Because he was accomplished across so many spectrums, it is difficult to define Ray Crowe by a single achievement — or achievements.

Was it his standout basketball, baseball and track careers at Whiteland High School and Indiana Central College?

Or was it his founding of varsity athletics at Crispus Attucks High School? Or his 11 years as the school’s athletics director?

Or was it his 4½ terms in the Indiana House of Representatives? Or his stint as the director of Indianapolis Parks and Recreation?

Or was it his historic seven-year run as coach of the Attucks basketball team in the 1950s?

Nearly any one of the above would justify Crowe’s 1968 induction into the Indiana Basketball Hall of Fame. But his unrivaled coaching career at Attucks cemented the 1934 Whiteland High School graduate’s fame nationally as well as statewide. There he:

Led Attucks, a segregated school at the time in downtown Indianapolis, to the 1955 boys basketball state championship. The accomplishment was unprecedented on two fronts: Attucks was the first all-black school in the United States to win a state championship, and it was the first Indianapolis school, period, to win the state basketball title.
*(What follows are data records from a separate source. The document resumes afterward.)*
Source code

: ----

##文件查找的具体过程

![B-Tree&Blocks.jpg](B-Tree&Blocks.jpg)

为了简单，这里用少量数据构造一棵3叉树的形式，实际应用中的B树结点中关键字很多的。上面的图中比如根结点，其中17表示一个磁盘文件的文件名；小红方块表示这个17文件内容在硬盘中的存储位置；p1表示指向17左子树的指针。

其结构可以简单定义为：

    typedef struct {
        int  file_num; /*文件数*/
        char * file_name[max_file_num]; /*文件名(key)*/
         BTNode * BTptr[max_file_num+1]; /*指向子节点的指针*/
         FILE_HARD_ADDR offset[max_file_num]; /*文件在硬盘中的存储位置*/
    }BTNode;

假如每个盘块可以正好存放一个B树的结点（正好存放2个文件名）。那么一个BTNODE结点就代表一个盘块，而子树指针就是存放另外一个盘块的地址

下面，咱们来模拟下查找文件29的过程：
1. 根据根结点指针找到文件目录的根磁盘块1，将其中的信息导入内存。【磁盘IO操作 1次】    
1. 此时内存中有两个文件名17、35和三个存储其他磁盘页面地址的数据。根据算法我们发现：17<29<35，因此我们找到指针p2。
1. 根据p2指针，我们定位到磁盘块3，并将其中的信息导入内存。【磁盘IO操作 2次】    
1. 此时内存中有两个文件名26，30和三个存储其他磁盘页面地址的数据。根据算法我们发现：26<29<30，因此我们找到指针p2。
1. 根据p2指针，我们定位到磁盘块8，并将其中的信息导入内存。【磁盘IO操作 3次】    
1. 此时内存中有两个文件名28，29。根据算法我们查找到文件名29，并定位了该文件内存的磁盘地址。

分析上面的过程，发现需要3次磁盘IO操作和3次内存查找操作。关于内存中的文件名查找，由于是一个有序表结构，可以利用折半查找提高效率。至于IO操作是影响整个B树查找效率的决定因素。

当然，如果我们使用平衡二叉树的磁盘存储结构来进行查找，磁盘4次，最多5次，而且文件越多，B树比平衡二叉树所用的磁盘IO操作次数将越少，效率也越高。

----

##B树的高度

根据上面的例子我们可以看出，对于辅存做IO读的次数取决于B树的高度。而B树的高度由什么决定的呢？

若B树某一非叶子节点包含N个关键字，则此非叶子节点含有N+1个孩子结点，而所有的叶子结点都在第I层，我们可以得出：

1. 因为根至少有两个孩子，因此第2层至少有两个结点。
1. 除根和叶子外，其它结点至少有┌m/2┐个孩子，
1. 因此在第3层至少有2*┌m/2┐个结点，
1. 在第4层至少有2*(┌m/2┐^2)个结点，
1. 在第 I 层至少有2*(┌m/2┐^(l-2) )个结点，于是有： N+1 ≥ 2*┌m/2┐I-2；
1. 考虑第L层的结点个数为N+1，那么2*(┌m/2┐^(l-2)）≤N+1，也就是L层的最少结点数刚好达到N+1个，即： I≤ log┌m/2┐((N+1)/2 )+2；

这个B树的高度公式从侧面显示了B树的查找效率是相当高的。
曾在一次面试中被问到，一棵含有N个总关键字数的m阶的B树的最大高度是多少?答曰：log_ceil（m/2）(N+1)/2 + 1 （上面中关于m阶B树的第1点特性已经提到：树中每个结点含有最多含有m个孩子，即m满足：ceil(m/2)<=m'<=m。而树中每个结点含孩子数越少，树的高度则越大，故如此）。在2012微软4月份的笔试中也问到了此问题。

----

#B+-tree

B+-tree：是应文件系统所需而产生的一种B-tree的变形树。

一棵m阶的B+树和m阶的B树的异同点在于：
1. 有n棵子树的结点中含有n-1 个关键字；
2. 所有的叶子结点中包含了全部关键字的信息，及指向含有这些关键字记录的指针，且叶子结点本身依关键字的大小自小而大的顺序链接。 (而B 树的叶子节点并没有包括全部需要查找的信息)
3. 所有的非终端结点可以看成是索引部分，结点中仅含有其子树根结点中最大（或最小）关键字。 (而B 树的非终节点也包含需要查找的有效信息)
The next year, Attucks — powered in part by future NBA star Oscar Robertson — became the state’s first undefeated state champion.

He coached the Tigers from 1950 to 1957. They reached the state finals four times, including a runner-up finish in 1957 and a Final Four appearance in 1951.

After leaving Attucks, Crowe — the older brother of the state’s first Mr. Basketball, George Crowe — served in the Indiana General Assembly and, in addition to leading the Indianapolis Department of Parks and Recreation, also worked as the assistant director of the Indiana Department of Public Instruction.

Crowe died on Dec. 20, 2003, at age 88.